3. Le XIXe siècle en France 
Au début du XIXe siècle la France et, par voie de conséquence, la Maçonnerie française entrent dans une nouvelle époque. Le 1er Consul, Bonaparte, signe la paix d’Amiens avec l’Angleterre en 1802. Nombres de militaires regagnent notre pays, notamment ceux venus des îles et d’Amérique, parmi lesquels un certain de Grasse-Tilly. Comme nombre de ses confrères, c’était un Franc-maçon. Patenté par le Suprême Conseil du Sud des Etats-Unis il fonde, en 1804, un Suprême Conseil « du 33e degré » à Paris. Or au début de l’Empire, et c’est la volonté de l’Empereur, il n’existe vraiment qu’une seule puissance maçonnique en France, le GODF qui a d’ailleurs à sa tête un membre de la famille impériale, assisté de Jean-Jacques Régis de Cambacérès. Le nouveau Suprême Conseil négocie donc un accord avec le GODF au terme duquel ce dernier régit les 3 grades bleus (de la tradition des « Modernes ») et les hauts grades jusqu’à celui de Rose-Croix (18e) tandis que l’autre partie gérera les grades supérieurs jusqu’au 33e. Malheureusement ce concordat ne résiste pas à la chute de l’Empire. Le Suprême Conseil se scinde alors en deux : l’un demeure fidèle au GODF tandis que l’autre, « le Suprême Conseil de France » prend son indépendance en 1821. 
Ce Suprême Conseil de France se retrouve alors dans une situation inédite, celle d’avoir à gérer l’ensemble des 33 grades ou degrés, à commencer par les grades bleus. Comme il voulait se différencier du GODF et que les premiers fondateurs du Suprême Conseil avaient reçu la tradition « ancienne » pratiquée en Amérique, le Suprême Conseil de France décida de s’en inspirer principalement pour confectionner de nouveaux grades bleus. Au vrai ils sont « rouges » (couleur de la Légion d’honneur) et sont principalement composés de 3 sources :
  • la tradition « ancienne » comme on vient de le voir
  • un rite « écossais » connu en France dans les années 1760 (à Marseille-Avignon-Paris) qui est en réalité un rite « moderne »
  • la tradition française pratiquée à l’époque, c’est à-dire là encore « moderne ». Au total ces nouveaux grades « bleus, écossais » (dénomination destinée à les distinguer des grades « français ») sont un mixte de ces traditions « moderne » et « ancienne ». On peut le découvrir, publié en 1821 dans Le Guide des Maçons Ecossais (cf. réédition par Pierre Noël, Paris 2006). 
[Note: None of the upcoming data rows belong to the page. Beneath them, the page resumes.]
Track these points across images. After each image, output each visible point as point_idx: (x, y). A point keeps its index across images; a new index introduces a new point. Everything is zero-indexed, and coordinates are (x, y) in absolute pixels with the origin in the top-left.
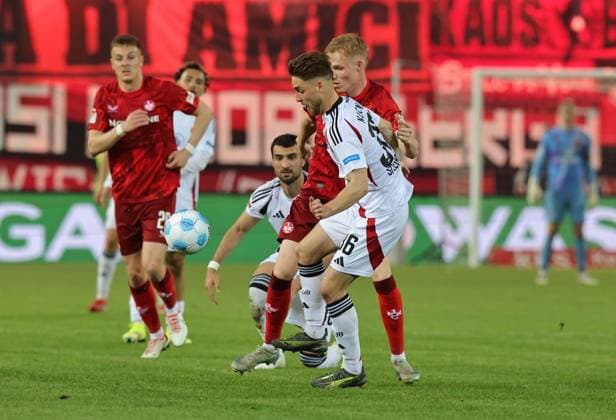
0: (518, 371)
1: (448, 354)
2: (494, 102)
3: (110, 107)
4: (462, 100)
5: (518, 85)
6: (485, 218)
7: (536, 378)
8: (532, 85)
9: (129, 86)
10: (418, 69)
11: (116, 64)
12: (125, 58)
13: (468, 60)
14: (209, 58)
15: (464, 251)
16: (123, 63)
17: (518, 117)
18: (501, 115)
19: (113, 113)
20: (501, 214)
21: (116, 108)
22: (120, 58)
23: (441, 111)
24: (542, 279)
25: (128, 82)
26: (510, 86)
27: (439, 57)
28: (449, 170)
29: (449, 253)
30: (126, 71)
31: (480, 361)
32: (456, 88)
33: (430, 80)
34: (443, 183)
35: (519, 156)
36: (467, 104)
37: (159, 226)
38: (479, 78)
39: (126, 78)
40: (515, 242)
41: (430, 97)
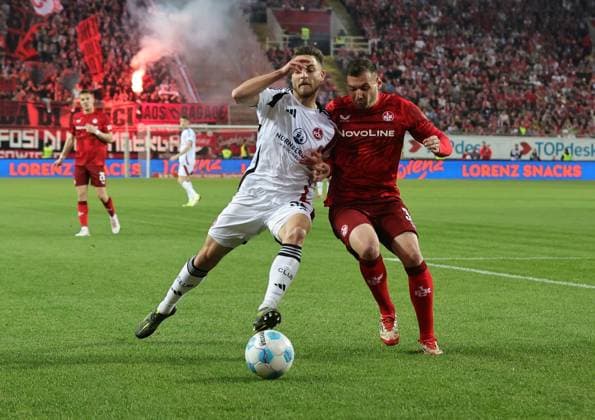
2: (153, 134)
4: (145, 134)
10: (133, 125)
13: (146, 123)
17: (159, 138)
18: (154, 138)
23: (139, 137)
27: (138, 122)
28: (141, 152)
32: (143, 130)
33: (136, 128)
34: (139, 156)
35: (160, 149)
38: (149, 128)
41: (136, 133)
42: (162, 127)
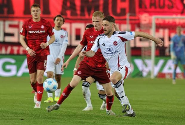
0: (166, 112)
1: (144, 106)
2: (159, 27)
3: (29, 27)
4: (149, 26)
5: (167, 21)
6: (156, 63)
7: (172, 114)
8: (171, 21)
9: (36, 20)
10: (135, 16)
11: (32, 13)
12: (35, 11)
13: (151, 13)
14: (69, 12)
15: (149, 73)
16: (35, 13)
17: (167, 31)
18: (161, 31)
19: (30, 29)
20: (161, 62)
21: (31, 27)
22: (34, 11)
23: (142, 29)
24: (174, 82)
25: (36, 19)
26: (164, 21)
27: (141, 12)
28: (145, 48)
29: (145, 74)
30: (36, 16)
31: (154, 108)
32: (147, 22)
33: (139, 19)
34: (143, 52)
35: (167, 43)
36: (151, 27)
37: (44, 65)
38: (154, 19)
39: (35, 18)
40: (166, 70)
41: (139, 25)
42: (169, 18)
4. Le rite des « Anciens » en France 
Avec ces grades « bleus écossais » on aurait pu penser qu’ait été trouvé entre ces deux traditions un compromis harmonieux, à l’image du rite anglais issu de l’Union de 1813. Mais en réalité, du fait de l’évolution rapide de la Maçonnerie française au XIXe siècle, évolution à laquelle le Suprême Conseil de France ne va pas échapper, ce nouveau rite ne va guère être pratiqué tel quel et va, dès les années 1830, se « franciser », se moderniser – c’est particulièrement visible dans la nouvelle rédaction des instructions- jusqu’à prendre une couleur politique, laïciste et sociétale bien connue (cf. le cas de la Grande Loge symbolique écossaise). Au XXe siècle la situation change. Malgré son évolution « progressiste » le Rite « écossais ancien » va vouloir peu à peu se présenter comme un contre-modèle à un rite français ou « moderne ». On réutilise alors, mais dans un tout autre contexte, la querelle anglaise des « Modernes » et des « Anciens » pour étayer l’idée selon laquelle le Rite Ecossais Ancien et Accepté, dans ses grades « bleus » serait l’héritier d’une tradition « ancienne » plus authentique que la tradition des « Modernes » qualifiée aujourd’hui d’« Andersonienne » et représentée par le GODF.